"There is such a tendency to exaggeration and inaccuracy in Irish reports that delay in acting is always desirable."
-- Sir Robert Peel, Prime Minister of England, October 13, 1845
Reports continued to come in of potato crop failure, but there were also plenty of successful harvests. One government official described Irish fields as a checker-board, with healthy white potatoes being uprooted in one field, while a neighboring field would have nothing but black-rotted roots. A lot of recent reports supported caution; crops were failing, but not all crops were failing. But now it was time for the main crop to be taken in, and bed news started to pour in... and be doubted.
Early 'solutions' were floated; banning the export of food from Ireland, or banning the use of food crops to make alcohol. It is worth emphasizing here that rule over the farmland in Ireland was by landlords -- usually English landlords, which is to say, absent landlords. This resulted in a wide range of bad solutions to agricultural problems. The farmers worked the land hard, and often subdivided plots to extremes; rent needed to be paid, but could be owed on expectation of future income on crops, and minimal contracts, such as conacre, made it easy to take on debt in expectation. Meanwhile, the landlords' agents, tasked with managing land to turn a profit, could be brutal in evicting families that didn't produce; tenants were responsible for building their own housing on the rented land, and got no credit for land improvements, leading some agents to just pull down the houses of unwanted tenants before setting the law on them. The rent to keep one's land and home intact came not from potatoes, but from crops for export to England. Families would soon be exporting food while watching their children starve, because hunger now was survivable, but supporting a family with no land and no house was not. Banning exports to England would be a massive overturning of social order; perhaps desirable, but not something the government was willing to take on.

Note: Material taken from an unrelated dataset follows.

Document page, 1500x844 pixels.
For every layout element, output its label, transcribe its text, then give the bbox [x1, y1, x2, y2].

However, there was one big solution that might just work, and despite his cynicism, Sir Robert Peel was willing to fight the battle that needed to be fought: the repeal of the corn laws. The corn laws were a form of economic protectionism that had become almost religious dogma to many politicians. The law was simple: if you wanted to export grain from outside of Britain, you would pay a high duty, which worked to keep the local price of gain high and benefit the English farmers (And landowners. Especially landowners). If you wanted cheap food for starving peasants, repealing the corn laws was the best way to make this happen.

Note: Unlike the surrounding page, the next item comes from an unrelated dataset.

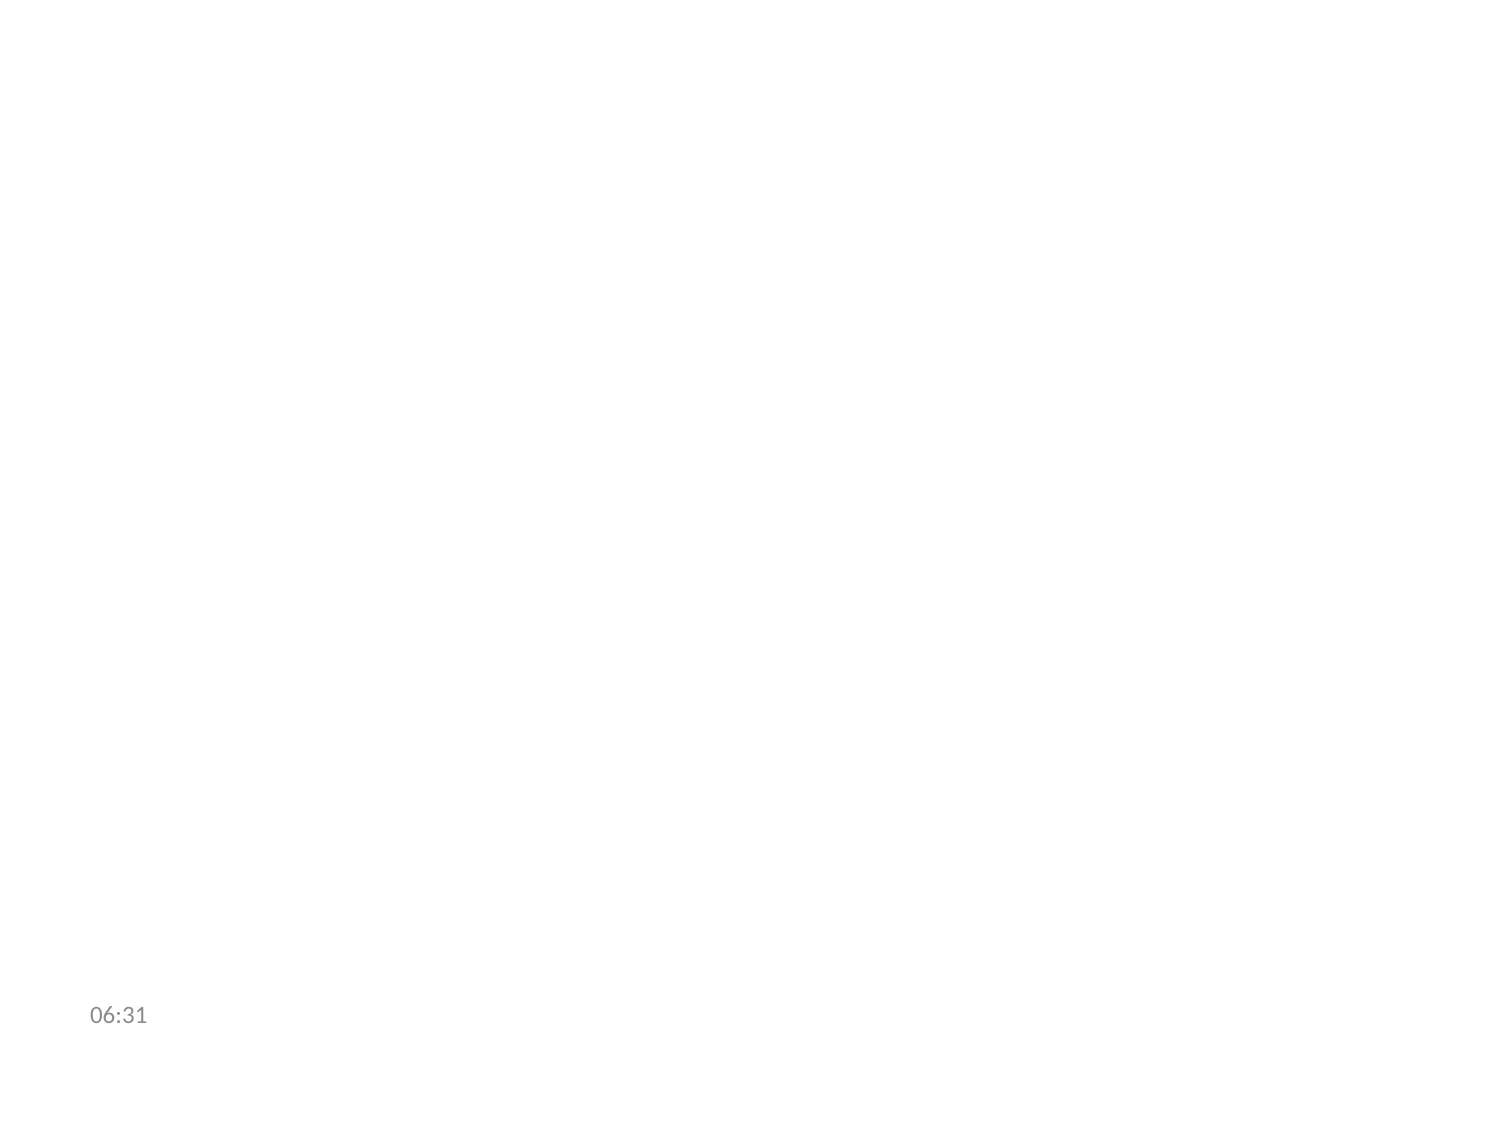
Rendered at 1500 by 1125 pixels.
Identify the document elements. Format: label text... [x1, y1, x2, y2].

text_box 15:35 [75, 983, 425, 1044]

This was political suicide, but it was the right thing to do. It was also going to be a ridiculously heated political battle, and was not going to be done anytime soon -- certainly not before people started starving. But politicians politic, so the politicking started with vigor.
Meanwhile, on the 13th, no one wanted to commit to much of anything. By the 15th reports were coming in from multiple Irish counties of massive crop failures, with a new problem: potatoes bought at market looking healthy and well were suddenly rotting after a few days. A healthy harvest was no longer a sign of a safe crop, and sellers were soon to be offloading crops as quickly as possible, at any price they could get. Keep in mind, however, that potatoes were not, generally, a cash crop. This was the food that was supposed to see the farmers and their families through the next 12 months, and now it was rotting in piles.